Source material »
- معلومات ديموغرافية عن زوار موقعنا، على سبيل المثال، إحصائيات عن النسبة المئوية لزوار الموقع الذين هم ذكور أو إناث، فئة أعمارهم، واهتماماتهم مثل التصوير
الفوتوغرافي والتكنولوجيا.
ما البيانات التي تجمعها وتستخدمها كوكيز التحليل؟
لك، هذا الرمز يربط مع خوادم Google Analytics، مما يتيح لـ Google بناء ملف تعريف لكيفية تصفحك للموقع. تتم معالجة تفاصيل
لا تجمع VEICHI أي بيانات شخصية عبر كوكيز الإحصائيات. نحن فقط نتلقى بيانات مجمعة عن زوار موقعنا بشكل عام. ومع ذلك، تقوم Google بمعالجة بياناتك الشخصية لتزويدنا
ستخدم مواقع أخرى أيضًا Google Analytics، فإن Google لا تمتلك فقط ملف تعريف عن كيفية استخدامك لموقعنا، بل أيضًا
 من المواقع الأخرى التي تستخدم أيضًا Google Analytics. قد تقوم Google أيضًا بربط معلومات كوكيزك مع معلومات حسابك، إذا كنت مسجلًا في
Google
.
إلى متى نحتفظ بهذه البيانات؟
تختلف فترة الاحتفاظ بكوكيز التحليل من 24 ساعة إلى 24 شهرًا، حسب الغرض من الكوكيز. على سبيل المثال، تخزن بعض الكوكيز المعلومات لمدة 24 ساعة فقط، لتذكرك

What to work on » How many lines in the entries contain the string "زوار"? Reply with the number alone.

Result of the exercise » 2